Consider the system of equations `x+2y+3z=6,`
`4x+5y+6z=lambda`,
`7x+8y+9z=24`.
Then, the value of `lambda` for which the system has infinite solutions is

To find the value of \(\lambda\) for which the given system of equations has infinitely many solutions, we can use the concept of determinants from linear algebra.
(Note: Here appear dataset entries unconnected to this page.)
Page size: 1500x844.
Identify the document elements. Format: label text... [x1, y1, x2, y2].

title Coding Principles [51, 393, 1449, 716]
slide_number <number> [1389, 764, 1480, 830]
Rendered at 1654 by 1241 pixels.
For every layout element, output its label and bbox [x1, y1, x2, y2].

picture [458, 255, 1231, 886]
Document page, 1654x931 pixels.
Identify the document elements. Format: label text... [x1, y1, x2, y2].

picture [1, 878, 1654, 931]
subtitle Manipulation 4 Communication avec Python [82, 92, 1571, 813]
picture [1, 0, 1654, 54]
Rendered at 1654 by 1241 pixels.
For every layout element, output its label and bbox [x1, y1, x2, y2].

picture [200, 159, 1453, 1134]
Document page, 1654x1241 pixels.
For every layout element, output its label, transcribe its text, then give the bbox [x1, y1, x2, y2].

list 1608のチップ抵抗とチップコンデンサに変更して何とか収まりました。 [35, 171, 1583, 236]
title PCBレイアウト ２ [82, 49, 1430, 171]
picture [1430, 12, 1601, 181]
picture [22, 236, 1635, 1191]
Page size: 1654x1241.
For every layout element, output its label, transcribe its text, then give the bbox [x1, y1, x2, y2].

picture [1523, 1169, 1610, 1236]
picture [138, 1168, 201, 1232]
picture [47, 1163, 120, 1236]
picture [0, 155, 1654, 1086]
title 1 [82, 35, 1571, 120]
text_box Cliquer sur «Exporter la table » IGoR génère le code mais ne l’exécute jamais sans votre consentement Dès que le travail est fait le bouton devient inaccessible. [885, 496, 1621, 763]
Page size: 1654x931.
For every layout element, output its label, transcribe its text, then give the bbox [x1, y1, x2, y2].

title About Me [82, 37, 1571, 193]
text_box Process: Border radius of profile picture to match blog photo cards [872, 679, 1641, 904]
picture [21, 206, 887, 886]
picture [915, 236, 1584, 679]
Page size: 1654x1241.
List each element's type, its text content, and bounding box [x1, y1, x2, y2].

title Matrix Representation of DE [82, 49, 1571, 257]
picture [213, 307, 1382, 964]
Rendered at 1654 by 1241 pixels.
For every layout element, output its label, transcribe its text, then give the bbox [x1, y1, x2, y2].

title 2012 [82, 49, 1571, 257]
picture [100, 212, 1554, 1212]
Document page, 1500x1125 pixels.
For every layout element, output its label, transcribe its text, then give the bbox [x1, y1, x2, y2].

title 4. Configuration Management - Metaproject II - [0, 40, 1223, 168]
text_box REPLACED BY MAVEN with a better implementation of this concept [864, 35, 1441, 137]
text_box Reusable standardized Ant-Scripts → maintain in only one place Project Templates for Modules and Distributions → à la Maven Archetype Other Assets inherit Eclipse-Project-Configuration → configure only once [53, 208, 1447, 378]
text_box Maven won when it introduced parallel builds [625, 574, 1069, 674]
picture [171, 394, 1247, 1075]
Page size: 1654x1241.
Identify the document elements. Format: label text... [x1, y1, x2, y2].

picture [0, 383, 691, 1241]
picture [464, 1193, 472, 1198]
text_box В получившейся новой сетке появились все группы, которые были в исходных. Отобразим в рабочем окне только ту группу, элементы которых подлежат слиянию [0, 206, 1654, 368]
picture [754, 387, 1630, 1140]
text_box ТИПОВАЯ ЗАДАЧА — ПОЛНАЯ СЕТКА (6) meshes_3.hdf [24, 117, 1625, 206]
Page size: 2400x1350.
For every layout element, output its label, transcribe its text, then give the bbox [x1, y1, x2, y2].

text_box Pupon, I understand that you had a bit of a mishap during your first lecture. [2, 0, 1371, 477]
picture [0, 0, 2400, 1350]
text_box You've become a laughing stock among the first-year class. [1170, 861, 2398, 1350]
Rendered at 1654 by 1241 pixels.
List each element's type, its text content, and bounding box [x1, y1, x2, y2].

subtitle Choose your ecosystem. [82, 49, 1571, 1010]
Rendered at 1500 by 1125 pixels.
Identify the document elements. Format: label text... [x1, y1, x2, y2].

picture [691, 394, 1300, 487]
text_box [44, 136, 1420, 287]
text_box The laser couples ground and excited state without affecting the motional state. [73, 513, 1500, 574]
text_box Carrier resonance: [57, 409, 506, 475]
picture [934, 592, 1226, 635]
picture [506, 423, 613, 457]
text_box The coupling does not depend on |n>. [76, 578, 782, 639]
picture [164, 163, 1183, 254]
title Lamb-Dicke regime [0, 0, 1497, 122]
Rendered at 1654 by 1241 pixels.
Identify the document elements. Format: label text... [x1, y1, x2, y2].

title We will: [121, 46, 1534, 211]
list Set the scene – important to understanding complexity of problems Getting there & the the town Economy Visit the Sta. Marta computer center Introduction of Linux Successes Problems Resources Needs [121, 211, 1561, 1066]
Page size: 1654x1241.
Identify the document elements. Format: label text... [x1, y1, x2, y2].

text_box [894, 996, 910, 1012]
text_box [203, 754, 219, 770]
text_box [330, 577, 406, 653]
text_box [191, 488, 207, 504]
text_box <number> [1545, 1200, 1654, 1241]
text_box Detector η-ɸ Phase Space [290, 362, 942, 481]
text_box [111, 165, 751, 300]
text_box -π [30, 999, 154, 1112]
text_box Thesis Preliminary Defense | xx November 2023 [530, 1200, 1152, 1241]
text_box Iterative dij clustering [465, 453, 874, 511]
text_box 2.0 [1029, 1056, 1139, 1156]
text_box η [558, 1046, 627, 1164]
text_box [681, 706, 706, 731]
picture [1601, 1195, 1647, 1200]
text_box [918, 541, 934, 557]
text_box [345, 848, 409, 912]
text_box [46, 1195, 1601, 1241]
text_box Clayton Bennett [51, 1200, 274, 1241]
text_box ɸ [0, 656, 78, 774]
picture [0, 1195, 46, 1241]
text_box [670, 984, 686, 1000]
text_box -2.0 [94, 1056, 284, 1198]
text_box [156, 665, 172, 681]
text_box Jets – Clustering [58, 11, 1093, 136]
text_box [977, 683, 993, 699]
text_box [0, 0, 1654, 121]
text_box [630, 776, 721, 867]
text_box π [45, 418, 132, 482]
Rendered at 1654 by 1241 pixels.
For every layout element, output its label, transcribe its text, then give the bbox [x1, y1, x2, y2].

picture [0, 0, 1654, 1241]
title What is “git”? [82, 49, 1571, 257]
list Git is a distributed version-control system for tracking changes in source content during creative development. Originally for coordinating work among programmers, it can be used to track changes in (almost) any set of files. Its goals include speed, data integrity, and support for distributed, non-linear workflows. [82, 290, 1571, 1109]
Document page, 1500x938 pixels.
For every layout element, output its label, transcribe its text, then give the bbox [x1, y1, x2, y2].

The system of equations is: 1. \(x + 2y + 3z = 6\) 2. \(4x + 5y + 6z = \lambda\) 3. \(7x + 8y + 9z = 24\) ### Step 1: Write the system in matrix form We can express the system in the form \(AX = B\), where: \[ A = \begin{bmatrix} 1 & 2 & 3 \\ 4 & 5 & 6 \\ 7 & 8 & 9 \end{bmatrix}, \quad X = \begin{bmatrix} x \\ y \\ z \end{bmatrix}, \quad B = \begin{bmatrix} 6 \\ \lambda \\ 24 \end{bmatrix} \] ### Step 2: Calculate the determinant of matrix \(A\) To find the determinant of \(A\), we can use the formula for the determinant of a \(3 \times 3\) matrix: \[ \text{det}(A) = a(ei - fh) - b(di - fg) + c(dh - eg) \] For our matrix \(A\): \[ \text{det}(A) = 1(5 \cdot 9 - 6 \cdot 8) - 2(4 \cdot 9 - 6 \cdot 7) + 3(4 \cdot 8 - 5 \cdot 7) \] Calculating each term: - \(5 \cdot 9 - 6 \cdot 8 = 45 - 48 = -3\) - \(4 \cdot 9 - 6 \cdot 7 = 36 - 42 = -6\) - \(4 \cdot 8 - 5 \cdot 7 = 32 - 35 = -3\) Thus, substituting back: \[ \text{det}(A) = 1(-3) - 2(-6) + 3(-3) = -3 + 12 - 9 = 0 \] ### Step 3: Set up the condition for infinitely many solutions For the system to have infinitely many solutions, the determinant of the coefficient matrix \(A\) must be zero, which we found to be true. Now we need to ensure that the modified determinants (using the constants from \(B\)) are also zero. ### Step 4: Calculate the determinant \(\Delta_1\) We replace the first column of \(A\) with \(B\): \[ \Delta_1 = \begin{vmatrix} 6 & 2 & 3 \\ \lambda & 5 & 6 \\ 24 & 8 & 9 \end{vmatrix} \] Calculating \(\Delta_1\): \[ \Delta_1 = 6(5 \cdot 9 - 6 \cdot 8) - 2(\lambda \cdot 9 - 6 \cdot 24) + 3(\lambda \cdot 8 - 5 \cdot 24) \] Substituting the values we calculated earlier: \[ = 6(-3) - 2(\lambda \cdot 9 - 144) + 3(\lambda \cdot 8 - 120) \] \[ = -18 - 2(9\lambda - 144) + 3(8\lambda - 120) \] Expanding: \[ = -18 - 18\lambda + 288 + 24\lambda - 360 \] Combining like terms: \[ = (24\lambda - 18\lambda) + (-18 + 288 - 360) = 6\lambda - 90 \] ### Step 5: Set \(\Delta_1 = 0\) For infinitely many solutions, we set \(\Delta_1 = 0\): \[ 6\lambda - 90 = 0 \] Solving for \(\lambda\): \[ 6\lambda = 90 \implies \lambda = 15 \] ### Final Answer Thus, the value of \(\lambda\) for which the system has infinitely many solutions is: \[ \lambda = 15 \]